Single by the Maytals

from the album Monkey Man and The Harder They Come
- B-side: "Smoke Screen" (by Beverley All Stars)
- Released: 1970
- Recorded: 1969
- Genre: Reggae; ska;
- Label: Beverley's; Trojan;
- Songwriter: Frederick "Toots" Hibbert
- Producer: Leslie Kong

The Maytals singles chronology
| ""Sweet & Dandy/Oh Yea"" | "Pressure Drop" | ""54 46 (Was My Number)/The Man"" |

= Pressure Drop (song) =

"Pressure Drop" is a song recorded in 1969 by Jamaican musical group the Maytals for record producer Leslie Kong. The song appears on their 1970 album Monkey Man (released in Jamaica by Beverley's Records) and From the Roots (released in the UK by Trojan Records). "Pressure Drop" helped launch the band's career outside Jamaica when the song was featured on the soundtrack to the 1972 film The Harder They Come, which introduced reggae to much of the world. In 2004, Rolling Stone rated the song No. 453 in its list of the 500 Greatest Songs of All Time.
This song has been covered often, most notably by Robert Palmer, the Specials, Keith Richards, Izzy Stradlin and the Ju Ju Hounds, the Oppressed and the Clash.

In an interview in 2016, songwriter Frederick "Toots" Hibbert said that "Pressure Drop" was a song about karmic justice.

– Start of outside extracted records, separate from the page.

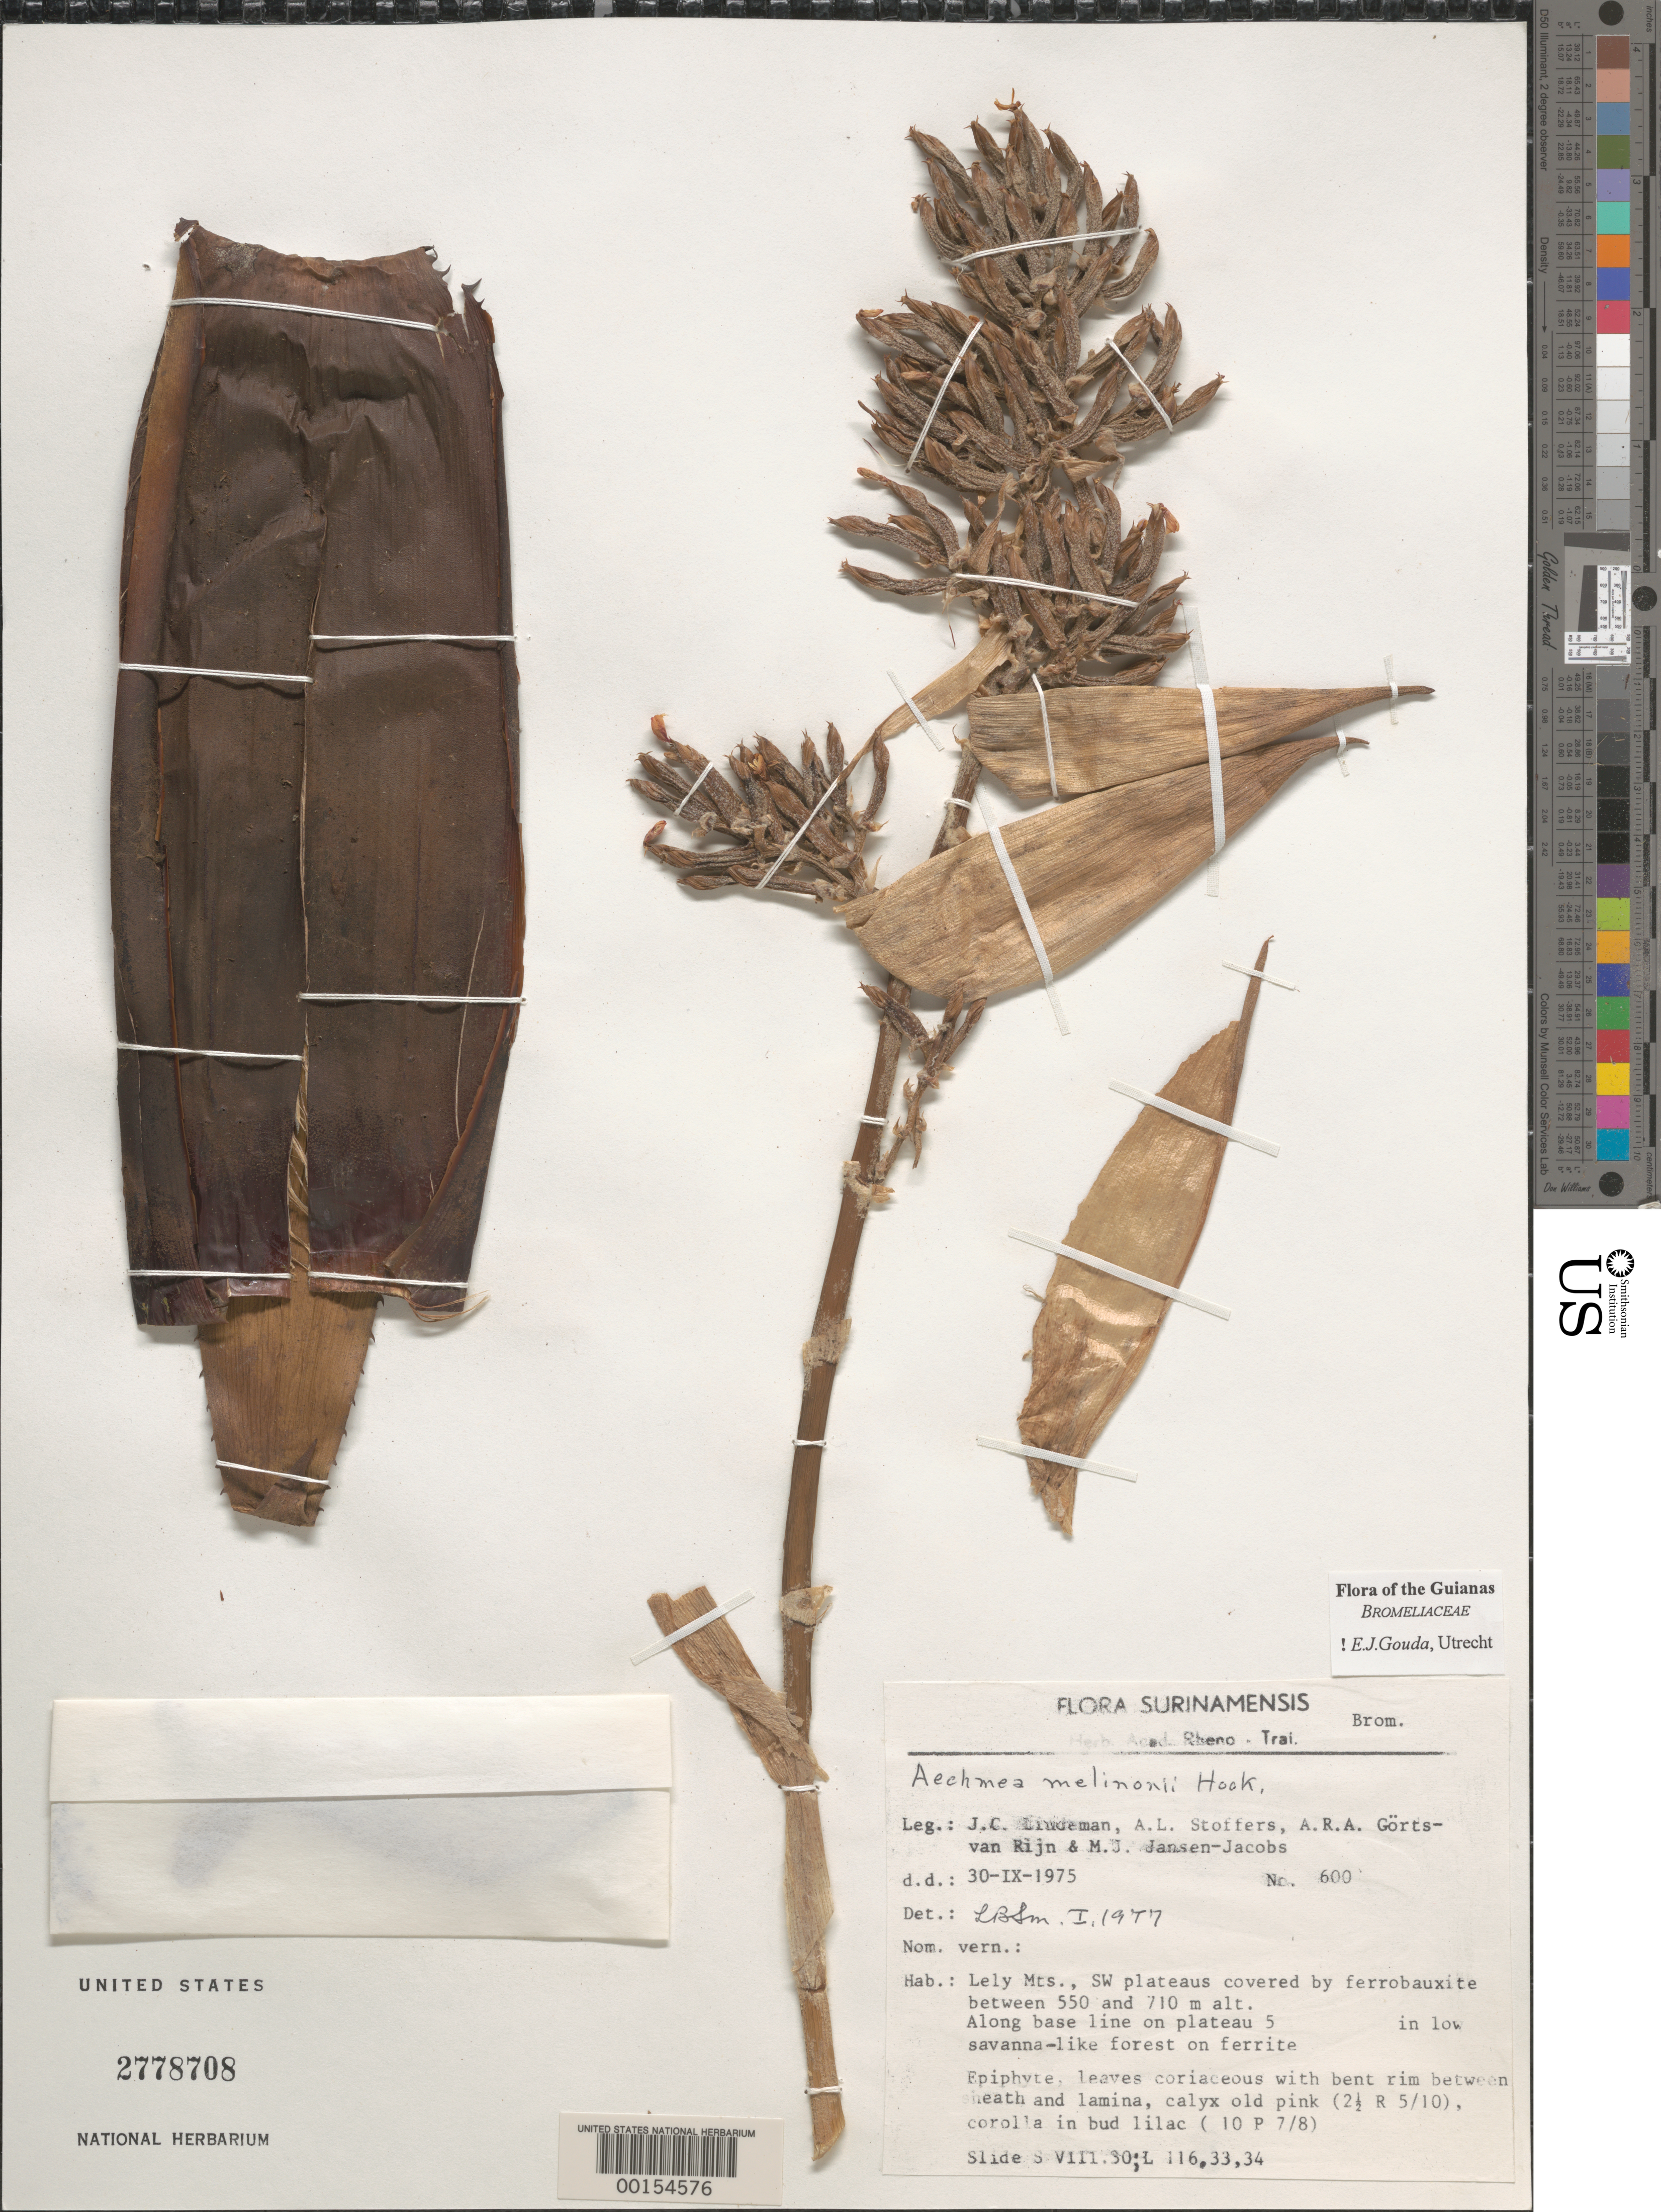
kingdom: Plantae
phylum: Tracheophyta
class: Liliopsida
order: Poales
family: Bromeliaceae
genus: Aechmea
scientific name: Aechmea melinonii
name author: Hook.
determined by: Gouda, E. J.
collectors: J. C. Lindeman, A. Stoffers, A. .R. A. Görts-van Rijn & M. J. Jansen-Jacobs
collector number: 75 600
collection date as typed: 30-Sep-75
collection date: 1975-09-30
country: Suriname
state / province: Marowijne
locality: Lely Mts., SW plateaus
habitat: Savanna like forest on ferrite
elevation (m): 550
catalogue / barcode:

It’s a song about revenge, but in the form of karma: If you do bad things to innocent people, then bad things will happen to you. The title was a phrase I used to say. If someone done me wrong, rather than fight them like a warrior, I’d say: 'The pressure’s going to drop on you.'"
— Frederick ‘Toots’ Hibbert, The Guardian

== Charts ==

Chart performance for "Pressure Drop" by Izzy Stradlin
| Chart (1992) | Peak position |
|---|---|
| Australia (ARIA) | 47 |
| Sweden (Sverigetopplistan) | 40 |
| UK Singles (Official Charts) | 45 |

==Certifications==

Certifications for "Pressure Drop"
| Region | Certification | Certified units/sales |
| United Kingdom (BPI) | Silver | 200,000^{‡} |
^{‡} Sales+streaming figures based on certification alone.